*** INPUT FOR THIS TASK ***

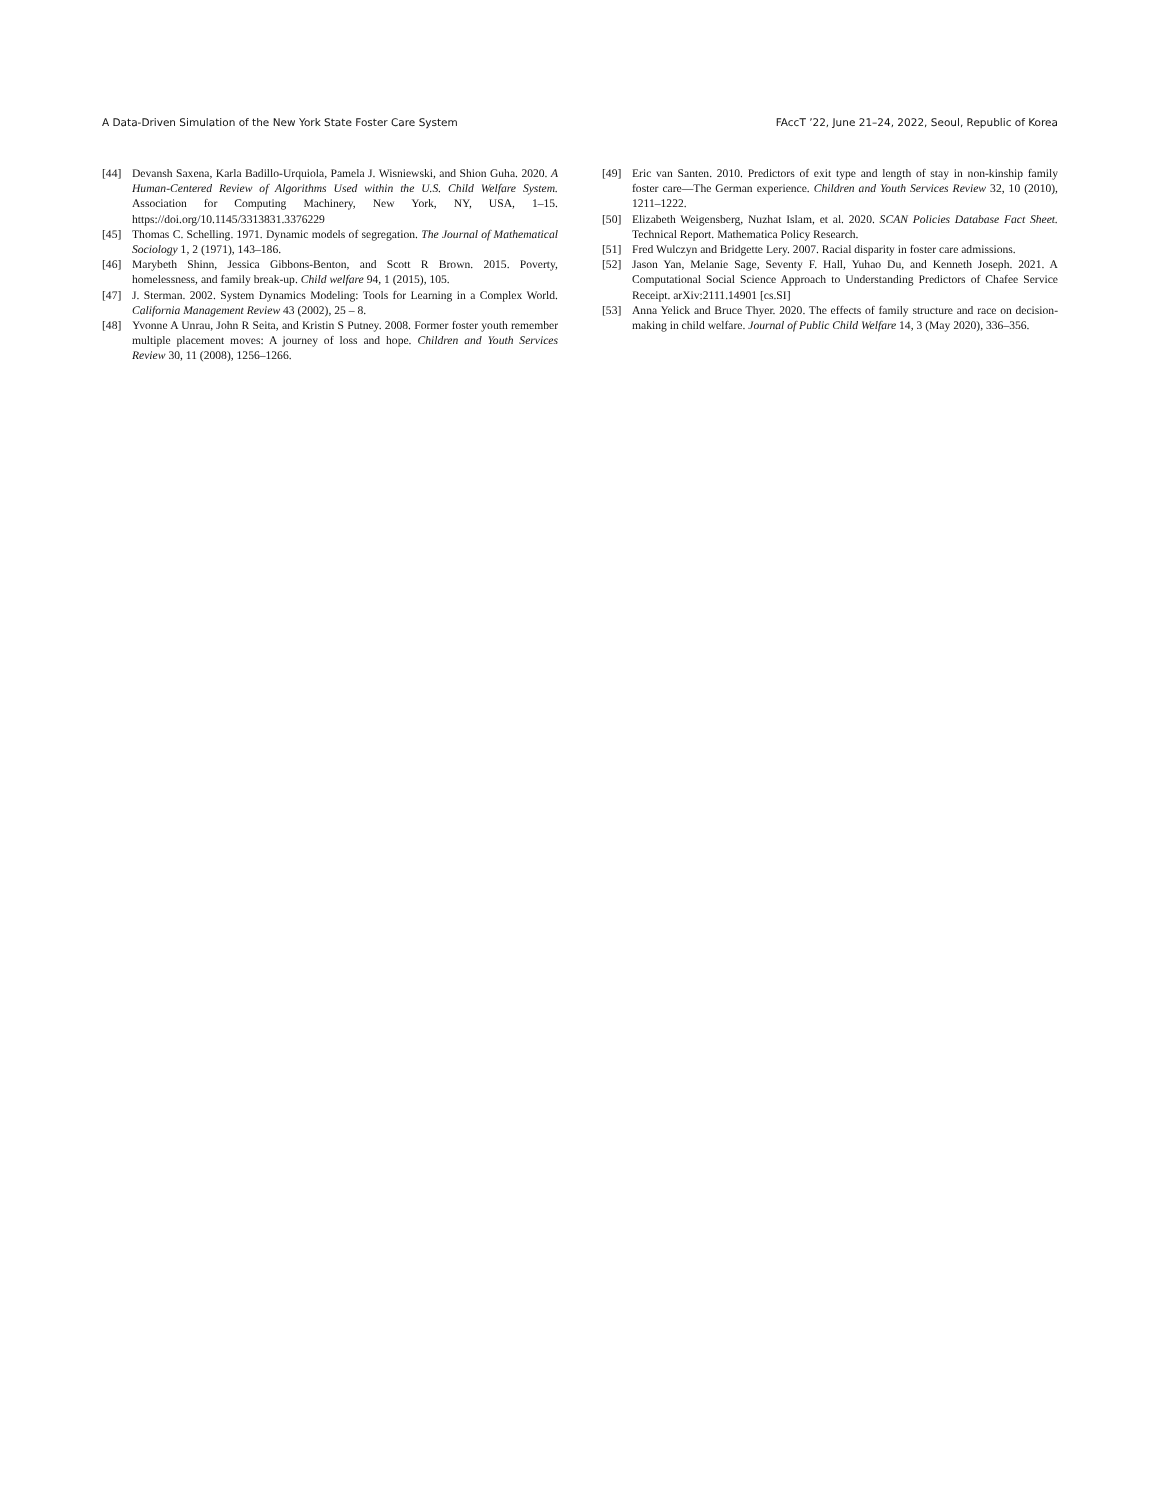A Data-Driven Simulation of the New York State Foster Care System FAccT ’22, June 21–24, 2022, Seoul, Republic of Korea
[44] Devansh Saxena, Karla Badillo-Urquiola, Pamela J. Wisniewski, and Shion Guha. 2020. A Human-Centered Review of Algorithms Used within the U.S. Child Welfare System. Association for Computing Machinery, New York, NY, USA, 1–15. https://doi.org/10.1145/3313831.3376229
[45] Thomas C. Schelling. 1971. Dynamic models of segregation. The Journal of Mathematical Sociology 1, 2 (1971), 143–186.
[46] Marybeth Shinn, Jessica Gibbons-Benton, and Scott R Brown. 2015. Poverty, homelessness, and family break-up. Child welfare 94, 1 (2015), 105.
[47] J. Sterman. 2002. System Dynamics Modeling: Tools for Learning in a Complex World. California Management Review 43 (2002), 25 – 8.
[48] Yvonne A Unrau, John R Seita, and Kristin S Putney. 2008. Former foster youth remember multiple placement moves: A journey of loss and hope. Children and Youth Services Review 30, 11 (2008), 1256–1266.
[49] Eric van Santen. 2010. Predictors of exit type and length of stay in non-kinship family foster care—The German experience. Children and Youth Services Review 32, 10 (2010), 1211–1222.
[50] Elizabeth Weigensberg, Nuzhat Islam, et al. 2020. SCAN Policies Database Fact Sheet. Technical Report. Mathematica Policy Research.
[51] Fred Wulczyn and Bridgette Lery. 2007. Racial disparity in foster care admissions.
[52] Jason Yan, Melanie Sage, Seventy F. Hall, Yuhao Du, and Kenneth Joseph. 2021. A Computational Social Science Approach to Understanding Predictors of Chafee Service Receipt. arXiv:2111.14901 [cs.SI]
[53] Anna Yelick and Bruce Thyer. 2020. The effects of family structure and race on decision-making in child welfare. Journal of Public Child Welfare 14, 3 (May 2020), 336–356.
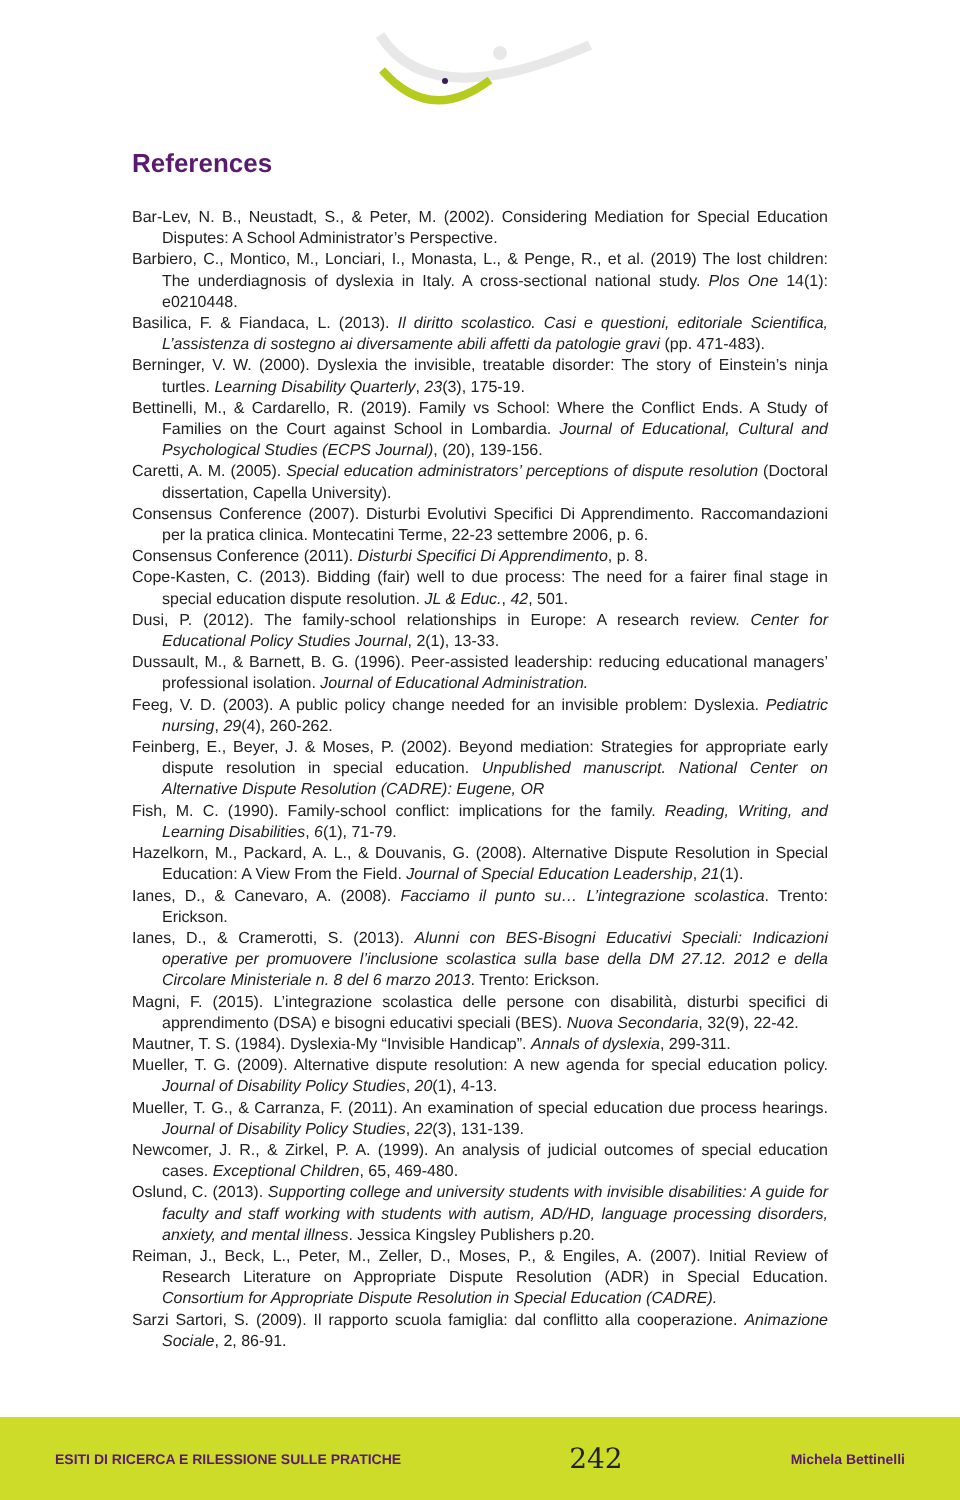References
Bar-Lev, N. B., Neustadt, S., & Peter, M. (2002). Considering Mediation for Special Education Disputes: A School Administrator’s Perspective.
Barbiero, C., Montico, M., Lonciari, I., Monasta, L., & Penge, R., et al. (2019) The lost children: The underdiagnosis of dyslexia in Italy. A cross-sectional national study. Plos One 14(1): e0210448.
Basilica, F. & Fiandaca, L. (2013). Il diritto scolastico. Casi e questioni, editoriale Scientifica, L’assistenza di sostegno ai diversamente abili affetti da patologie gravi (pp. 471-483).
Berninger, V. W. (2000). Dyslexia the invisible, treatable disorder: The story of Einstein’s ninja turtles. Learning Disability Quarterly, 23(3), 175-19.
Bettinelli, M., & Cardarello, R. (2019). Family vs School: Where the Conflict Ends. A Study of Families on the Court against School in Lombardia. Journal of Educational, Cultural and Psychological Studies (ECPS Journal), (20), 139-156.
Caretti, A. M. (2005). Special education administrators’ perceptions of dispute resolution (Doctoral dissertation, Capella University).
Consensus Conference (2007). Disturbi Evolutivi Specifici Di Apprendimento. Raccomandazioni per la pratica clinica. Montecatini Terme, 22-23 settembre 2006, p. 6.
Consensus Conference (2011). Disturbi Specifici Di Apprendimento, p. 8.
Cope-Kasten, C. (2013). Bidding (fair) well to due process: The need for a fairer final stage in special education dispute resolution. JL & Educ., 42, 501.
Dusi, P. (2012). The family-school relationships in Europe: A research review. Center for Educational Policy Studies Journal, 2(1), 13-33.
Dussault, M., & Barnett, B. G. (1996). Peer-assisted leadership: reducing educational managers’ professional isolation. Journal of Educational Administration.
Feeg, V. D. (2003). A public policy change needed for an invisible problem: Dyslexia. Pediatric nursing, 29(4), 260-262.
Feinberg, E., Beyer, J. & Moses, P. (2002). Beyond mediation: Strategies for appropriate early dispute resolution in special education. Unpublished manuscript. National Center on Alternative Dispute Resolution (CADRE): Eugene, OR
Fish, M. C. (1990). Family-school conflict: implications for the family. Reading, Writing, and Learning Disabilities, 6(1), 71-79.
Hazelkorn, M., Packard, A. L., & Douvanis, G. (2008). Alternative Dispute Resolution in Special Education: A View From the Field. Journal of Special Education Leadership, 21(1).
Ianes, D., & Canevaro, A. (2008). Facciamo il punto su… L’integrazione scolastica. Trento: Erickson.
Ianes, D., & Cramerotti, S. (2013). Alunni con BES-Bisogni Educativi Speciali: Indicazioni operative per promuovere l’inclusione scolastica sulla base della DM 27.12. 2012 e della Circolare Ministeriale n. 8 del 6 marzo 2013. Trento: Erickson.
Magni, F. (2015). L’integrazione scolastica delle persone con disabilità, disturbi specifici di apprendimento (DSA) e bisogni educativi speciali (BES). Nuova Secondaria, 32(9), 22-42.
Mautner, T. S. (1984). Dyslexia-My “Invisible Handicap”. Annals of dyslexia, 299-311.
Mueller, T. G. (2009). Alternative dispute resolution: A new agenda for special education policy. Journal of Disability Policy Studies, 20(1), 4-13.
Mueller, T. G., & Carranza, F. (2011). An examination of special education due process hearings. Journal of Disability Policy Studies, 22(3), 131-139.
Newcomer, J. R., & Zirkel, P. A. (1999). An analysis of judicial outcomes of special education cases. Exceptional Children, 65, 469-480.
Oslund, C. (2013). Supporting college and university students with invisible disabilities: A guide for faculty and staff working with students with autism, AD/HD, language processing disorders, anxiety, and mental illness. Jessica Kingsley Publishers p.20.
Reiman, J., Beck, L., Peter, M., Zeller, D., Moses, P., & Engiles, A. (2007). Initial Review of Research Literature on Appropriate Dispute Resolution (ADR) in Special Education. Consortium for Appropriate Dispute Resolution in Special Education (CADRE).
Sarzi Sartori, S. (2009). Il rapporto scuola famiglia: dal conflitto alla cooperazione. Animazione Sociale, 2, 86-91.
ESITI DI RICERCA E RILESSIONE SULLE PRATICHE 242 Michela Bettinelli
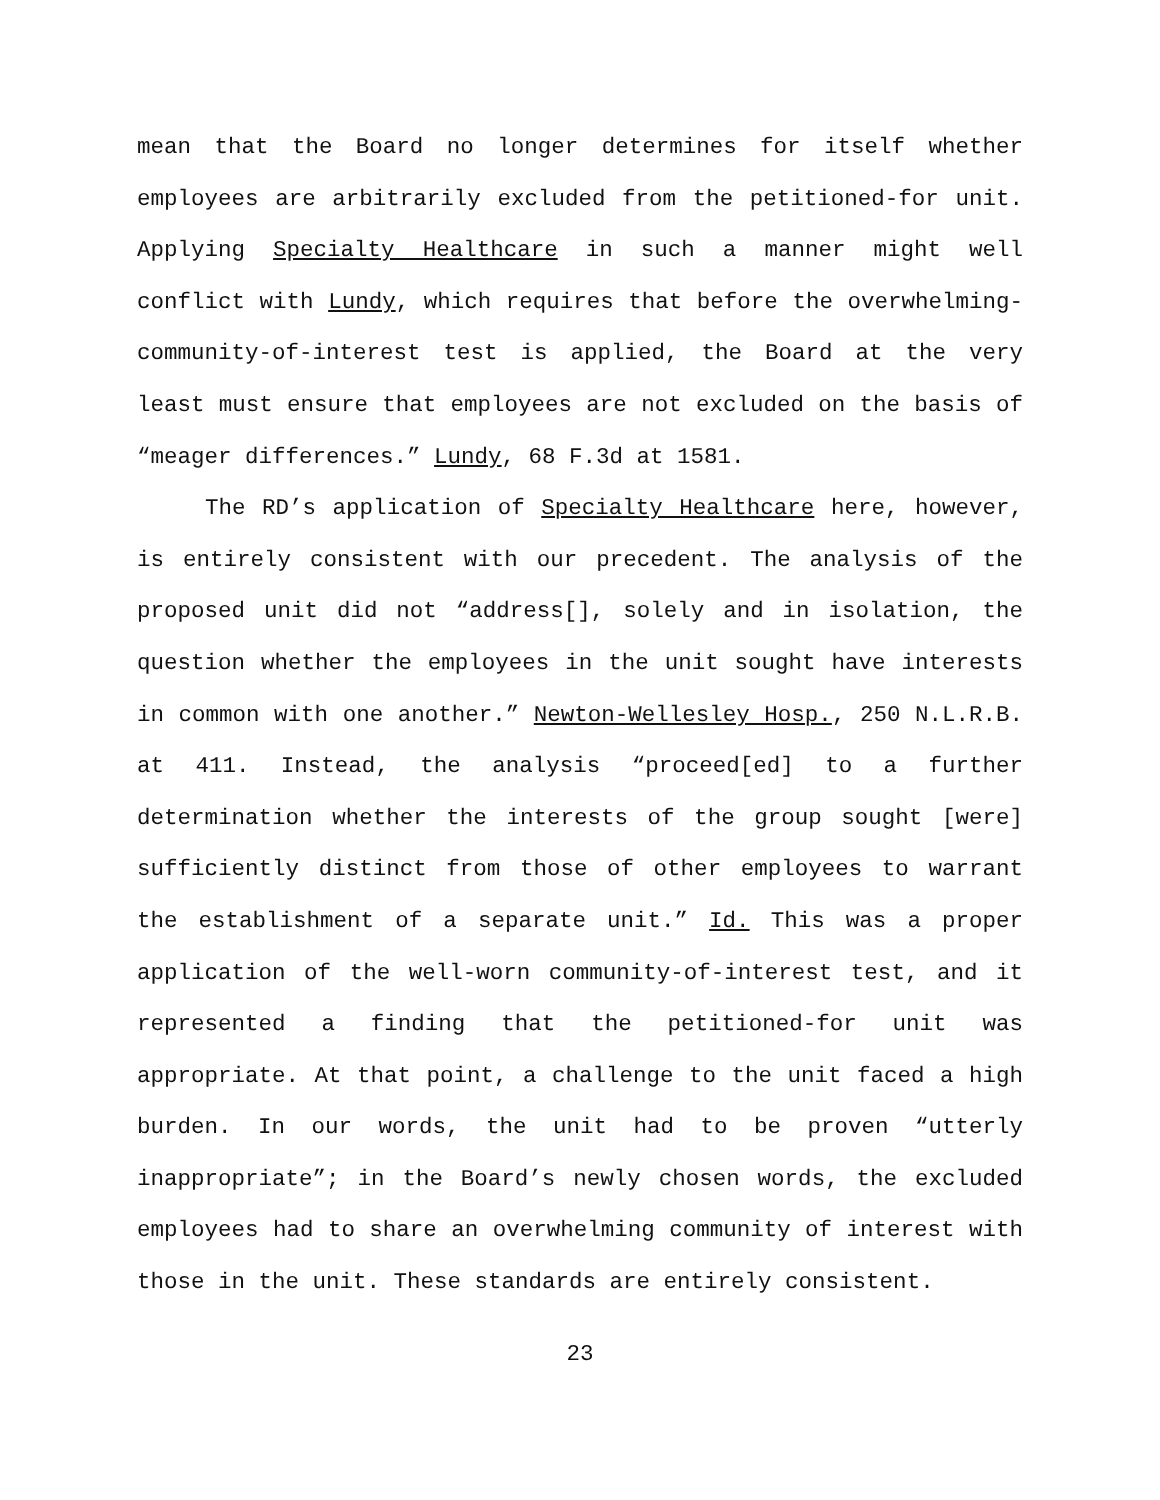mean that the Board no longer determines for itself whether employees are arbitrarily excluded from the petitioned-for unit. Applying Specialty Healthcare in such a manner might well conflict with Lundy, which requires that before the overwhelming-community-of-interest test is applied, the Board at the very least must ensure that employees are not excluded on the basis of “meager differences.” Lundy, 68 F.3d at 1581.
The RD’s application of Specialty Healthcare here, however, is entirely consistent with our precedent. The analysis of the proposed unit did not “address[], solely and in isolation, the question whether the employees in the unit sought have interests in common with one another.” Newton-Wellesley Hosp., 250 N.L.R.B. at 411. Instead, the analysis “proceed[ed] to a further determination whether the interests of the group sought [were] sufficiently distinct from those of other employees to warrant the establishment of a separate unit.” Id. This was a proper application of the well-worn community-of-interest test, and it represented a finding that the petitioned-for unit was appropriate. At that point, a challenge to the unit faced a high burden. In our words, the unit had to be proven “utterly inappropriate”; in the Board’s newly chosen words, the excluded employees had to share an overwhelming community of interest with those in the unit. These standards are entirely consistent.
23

*** End of INPUT FOR THIS TASK ***

■ TASK DIRECTIONS ■
An exact restatement of every record is required. Omit the images.

■ PROBLEM SOLUTION ■
A Data-Driven Simulation of the New York State Foster Care System FAccT ’22, June 21–24, 2022, Seoul, Republic of Korea
[44] Devansh Saxena, Karla Badillo-Urquiola, Pamela J. Wisniewski, and Shion Guha. 2020. A Human-Centered Review of Algorithms Used within the U.S. Child Welfare System. Association for Computing Machinery, New York, NY, USA, 1–15. https://doi.org/10.1145/3313831.3376229
[45] Thomas C. Schelling. 1971. Dynamic models of segregation. The Journal of Mathematical Sociology 1, 2 (1971), 143–186.
[46] Marybeth Shinn, Jessica Gibbons-Benton, and Scott R Brown. 2015. Poverty, homelessness, and family break-up. Child welfare 94, 1 (2015), 105.
[47] J. Sterman. 2002. System Dynamics Modeling: Tools for Learning in a Complex World. California Management Review 43 (2002), 25 – 8.
[48] Yvonne A Unrau, John R Seita, and Kristin S Putney. 2008. Former foster youth remember multiple placement moves: A journey of loss and hope. Children and Youth Services Review 30, 11 (2008), 1256–1266.
[49] Eric van Santen. 2010. Predictors of exit type and length of stay in non-kinship family foster care—The German experience. Children and Youth Services Review 32, 10 (2010), 1211–1222.
[50] Elizabeth Weigensberg, Nuzhat Islam, et al. 2020. SCAN Policies Database Fact Sheet. Technical Report. Mathematica Policy Research.
[51] Fred Wulczyn and Bridgette Lery. 2007. Racial disparity in foster care admissions.
[52] Jason Yan, Melanie Sage, Seventy F. Hall, Yuhao Du, and Kenneth Joseph. 2021. A Computational Social Science Approach to Understanding Predictors of Chafee Service Receipt. arXiv:2111.14901 [cs.SI]
[53] Anna Yelick and Bruce Thyer. 2020. The effects of family structure and race on decision-making in child welfare. Journal of Public Child Welfare 14, 3 (May 2020), 336–356.
References
Bar-Lev, N. B., Neustadt, S., & Peter, M. (2002). Considering Mediation for Special Education Disputes: A School Administrator’s Perspective.
Barbiero, C., Montico, M., Lonciari, I., Monasta, L., & Penge, R., et al. (2019) The lost children: The underdiagnosis of dyslexia in Italy. A cross-sectional national study. Plos One 14(1): e0210448.
Basilica, F. & Fiandaca, L. (2013). Il diritto scolastico. Casi e questioni, editoriale Scientifica, L’assistenza di sostegno ai diversamente abili affetti da patologie gravi (pp. 471-483).
Berninger, V. W. (2000). Dyslexia the invisible, treatable disorder: The story of Einstein’s ninja turtles. Learning Disability Quarterly, 23(3), 175-19.
Bettinelli, M., & Cardarello, R. (2019). Family vs School: Where the Conflict Ends. A Study of Families on the Court against School in Lombardia. Journal of Educational, Cultural and Psychological Studies (ECPS Journal), (20), 139-156.
Caretti, A. M. (2005). Special education administrators’ perceptions of dispute resolution (Doctoral dissertation, Capella University).
Consensus Conference (2007). Disturbi Evolutivi Specifici Di Apprendimento. Raccomandazioni per la pratica clinica. Montecatini Terme, 22-23 settembre 2006, p. 6.
Consensus Conference (2011). Disturbi Specifici Di Apprendimento, p. 8.
Cope-Kasten, C. (2013). Bidding (fair) well to due process: The need for a fairer final stage in special education dispute resolution. JL & Educ., 42, 501.
Dusi, P. (2012). The family-school relationships in Europe: A research review. Center for Educational Policy Studies Journal, 2(1), 13-33.
Dussault, M., & Barnett, B. G. (1996). Peer-assisted leadership: reducing educational managers’ professional isolation. Journal of Educational Administration.
Feeg, V. D. (2003). A public policy change needed for an invisible problem: Dyslexia. Pediatric nursing, 29(4), 260-262.
Feinberg, E., Beyer, J. & Moses, P. (2002). Beyond mediation: Strategies for appropriate early dispute resolution in special education. Unpublished manuscript. National Center on Alternative Dispute Resolution (CADRE): Eugene, OR
Fish, M. C. (1990). Family-school conflict: implications for the family. Reading, Writing, and Learning Disabilities, 6(1), 71-79.
Hazelkorn, M., Packard, A. L., & Douvanis, G. (2008). Alternative Dispute Resolution in Special Education: A View From the Field. Journal of Special Education Leadership, 21(1).
Ianes, D., & Canevaro, A. (2008). Facciamo il punto su… L’integrazione scolastica. Trento: Erickson.
Ianes, D., & Cramerotti, S. (2013). Alunni con BES-Bisogni Educativi Speciali: Indicazioni operative per promuovere l’inclusione scolastica sulla base della DM 27.12. 2012 e della Circolare Ministeriale n. 8 del 6 marzo 2013. Trento: Erickson.
Magni, F. (2015). L’integrazione scolastica delle persone con disabilità, disturbi specifici di apprendimento (DSA) e bisogni educativi speciali (BES). Nuova Secondaria, 32(9), 22-42.
Mautner, T. S. (1984). Dyslexia-My “Invisible Handicap”. Annals of dyslexia, 299-311.
Mueller, T. G. (2009). Alternative dispute resolution: A new agenda for special education policy. Journal of Disability Policy Studies, 20(1), 4-13.
Mueller, T. G., & Carranza, F. (2011). An examination of special education due process hearings. Journal of Disability Policy Studies, 22(3), 131-139.
Newcomer, J. R., & Zirkel, P. A. (1999). An analysis of judicial outcomes of special education cases. Exceptional Children, 65, 469-480.
Oslund, C. (2013). Supporting college and university students with invisible disabilities: A guide for faculty and staff working with students with autism, AD/HD, language processing disorders, anxiety, and mental illness. Jessica Kingsley Publishers p.20.
Reiman, J., Beck, L., Peter, M., Zeller, D., Moses, P., & Engiles, A. (2007). Initial Review of Research Literature on Appropriate Dispute Resolution (ADR) in Special Education. Consortium for Appropriate Dispute Resolution in Special Education (CADRE).
Sarzi Sartori, S. (2009). Il rapporto scuola famiglia: dal conflitto alla cooperazione. Animazione Sociale, 2, 86-91.
ESITI DI RICERCA E RILESSIONE SULLE PRATICHE 242 Michela Bettinelli
mean that the Board no longer determines for itself whether employees are arbitrarily excluded from the petitioned-for unit. Applying Specialty Healthcare in such a manner might well conflict with Lundy, which requires that before the overwhelming-community-of-interest test is applied, the Board at the very least must ensure that employees are not excluded on the basis of “meager differences.” Lundy, 68 F.3d at 1581.
The RD’s application of Specialty Healthcare here, however, is entirely consistent with our precedent. The analysis of the proposed unit did not “address[], solely and in isolation, the question whether the employees in the unit sought have interests in common with one another.” Newton-Wellesley Hosp., 250 N.L.R.B. at 411. Instead, the analysis “proceed[ed] to a further determination whether the interests of the group sought [were] sufficiently distinct from those of other employees to warrant the establishment of a separate unit.” Id. This was a proper application of the well-worn community-of-interest test, and it represented a finding that the petitioned-for unit was appropriate. At that point, a challenge to the unit faced a high burden. In our words, the unit had to be proven “utterly inappropriate”; in the Board’s newly chosen words, the excluded employees had to share an overwhelming community of interest with those in the unit. These standards are entirely consistent.
23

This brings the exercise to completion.